From: Erik Naggum <erik@naggum.no>
Subject: Re: Please help!!
Date: 1999/02/07
Message-ID: <3127376799514814@naggum.no>#1/1
X-Deja-AN: 441633704
References: <36BCA5F9.F7B8AE61@hotmail.com> <m2zp6rrwo7.fsf@KludgeUnix.com> 	<joswig-0702990223440001@194.163.195.67> <m2ww1uwx1h.fsf@KludgeUnix.com>
mail-copies-to: never
Organization: Naggum Software; +47 8800 8879; http://www.naggum.no
Newsgroups: comp.lang.lisp

* Steve Gonedes <sgonedes@worldnet.att.net>
| Anyway, is the following function candidate for tail-call-elimination?
| I just don't see how it is possible - even if the compiler knows no
| redefinition is going to occur.
| 
| (defun make-nums (count &optional (result ()))
|   (cond ((zerop count) result)
|      (t (make-nums (1- count) (cons count result)))))

  here's the last function call compiled with tail call merging.

	leave
	movl	ebx,[esi+50]    ; make-nums
	jmp	*[edi+39]       ; tramp-two

  and here it is without:

	movl	ebx,[esi+50]    ; make-nums
	call	*[edi+39]       ; tramp-two
	leave
	ret

  (yeah, the CPU is an Intel Pentium.  sorry about that, but at least it
  may be well known.)

  to understand this, consider that a function call pushes the instruction
  pointer on the stack, _jumps_ to the new code, which sets up a stack
  frame with an ENTER instruction, does its work, performs LEAVE to unwind
  the stack, and finally returns to the caller with a RET instruction which
  pops the return address from the stack, and _jumps_ to it.

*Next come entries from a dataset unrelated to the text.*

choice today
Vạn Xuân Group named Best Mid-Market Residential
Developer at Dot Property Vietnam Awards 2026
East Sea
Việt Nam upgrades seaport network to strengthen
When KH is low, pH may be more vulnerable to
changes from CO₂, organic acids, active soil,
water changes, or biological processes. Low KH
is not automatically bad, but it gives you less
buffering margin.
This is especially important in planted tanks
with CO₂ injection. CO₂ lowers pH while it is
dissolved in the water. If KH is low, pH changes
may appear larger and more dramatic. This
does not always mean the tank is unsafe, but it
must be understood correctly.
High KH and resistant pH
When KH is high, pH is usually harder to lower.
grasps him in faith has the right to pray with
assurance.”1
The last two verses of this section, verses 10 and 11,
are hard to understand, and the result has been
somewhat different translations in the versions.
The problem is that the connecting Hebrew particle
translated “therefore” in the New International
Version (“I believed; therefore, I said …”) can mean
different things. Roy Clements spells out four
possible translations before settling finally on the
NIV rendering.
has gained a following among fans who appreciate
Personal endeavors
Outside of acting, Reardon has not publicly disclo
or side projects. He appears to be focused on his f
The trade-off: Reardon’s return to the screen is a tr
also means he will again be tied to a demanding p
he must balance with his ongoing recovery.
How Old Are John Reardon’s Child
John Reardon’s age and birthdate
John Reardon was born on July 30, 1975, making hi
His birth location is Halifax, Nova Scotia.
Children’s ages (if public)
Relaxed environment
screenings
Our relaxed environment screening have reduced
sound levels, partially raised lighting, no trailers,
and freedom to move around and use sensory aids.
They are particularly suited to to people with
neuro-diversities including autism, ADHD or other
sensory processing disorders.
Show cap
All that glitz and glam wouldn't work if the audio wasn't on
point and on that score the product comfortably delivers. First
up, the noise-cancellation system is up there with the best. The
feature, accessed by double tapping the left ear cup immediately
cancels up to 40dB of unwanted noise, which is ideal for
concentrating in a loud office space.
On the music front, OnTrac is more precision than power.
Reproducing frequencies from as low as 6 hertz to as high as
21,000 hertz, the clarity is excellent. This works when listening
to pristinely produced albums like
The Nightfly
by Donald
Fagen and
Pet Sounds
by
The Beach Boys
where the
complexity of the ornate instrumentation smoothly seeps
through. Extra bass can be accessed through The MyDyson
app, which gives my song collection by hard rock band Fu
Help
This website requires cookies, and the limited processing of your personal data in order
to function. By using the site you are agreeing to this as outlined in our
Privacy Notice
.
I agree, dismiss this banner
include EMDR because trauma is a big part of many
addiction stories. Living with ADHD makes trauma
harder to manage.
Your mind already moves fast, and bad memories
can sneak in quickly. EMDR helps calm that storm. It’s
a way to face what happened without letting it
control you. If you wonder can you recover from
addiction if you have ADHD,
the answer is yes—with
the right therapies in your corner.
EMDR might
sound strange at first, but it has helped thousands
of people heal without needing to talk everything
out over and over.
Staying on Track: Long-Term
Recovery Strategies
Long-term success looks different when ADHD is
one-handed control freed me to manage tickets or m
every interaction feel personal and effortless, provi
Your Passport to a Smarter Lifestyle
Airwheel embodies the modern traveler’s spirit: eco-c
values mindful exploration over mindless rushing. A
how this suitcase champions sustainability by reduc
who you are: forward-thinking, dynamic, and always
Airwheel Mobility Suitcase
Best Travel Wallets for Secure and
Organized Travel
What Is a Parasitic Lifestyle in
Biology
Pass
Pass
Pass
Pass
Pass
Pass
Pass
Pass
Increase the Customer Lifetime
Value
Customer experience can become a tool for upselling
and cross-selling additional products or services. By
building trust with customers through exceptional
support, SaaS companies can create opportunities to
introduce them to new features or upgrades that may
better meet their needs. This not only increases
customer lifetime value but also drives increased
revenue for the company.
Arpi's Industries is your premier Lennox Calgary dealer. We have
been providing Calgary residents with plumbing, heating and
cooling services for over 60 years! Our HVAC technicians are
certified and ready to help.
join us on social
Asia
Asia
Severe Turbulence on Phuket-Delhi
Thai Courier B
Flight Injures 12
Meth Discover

  consider the normal call case first: every call is made within the stack
  frame set up at each call, so every call consumes a fairly large amount
  of space, typically 50 to 100 bytes.  then all it does when it returns is
  unwind the stack frame and return to the its caller, which does the same
  as many times as the function has called itself.  pretty boring.  (we can
  all be thankful that CPU's aren't self-aware or they'd just revolt.)

  instead of making a new function call, we can unwind the stack frame if
  there is nothing on it that we need (even Intel has half a register left
  that can be used to pass arguments), and then call the function with our
  caller's return address still on the stack.  all we keep around is the
  address of our caller.  everything else is still set up at every call,
  but it happens over and over in the _same_ area of memory instead of new
  memory at every call.

  some people believe that a tail call is as efficient as a loop, but they
  either don't know their CPU very well (typical of some people's arrogance
  towards their tools), and/or they believe in magic or propaganda, neither
  of which are proven reliable sources of technical information.  it is
  generally unwise to assume that you can use an existing stack frame when
  entering a function anew, even the _same_ function.  to do that reliably,
  you use a looping construct that has control over the variable assignment
  and works _inside_ the stack frame and the known function body.

  in the event that the compiler actually transforms a self-recursive tail
  call into a loop, things turn a bit different, since we're no longer
  calling the function via the variable's value (in Scheme).  to make such
  a transformation, one would have to know that no side effects are made
  during the loop, as you have pointed out.  so generally, you can't, and
  the special cases where you can are probably a lot easier done with a
  real loop, anyway, despite the attraction of syntactic recursion.

#:Erik
-- 
  Y2K conversion simplified: Januark, Februark, March, April, Mak, June,
  Julk, August, September, October, November, December.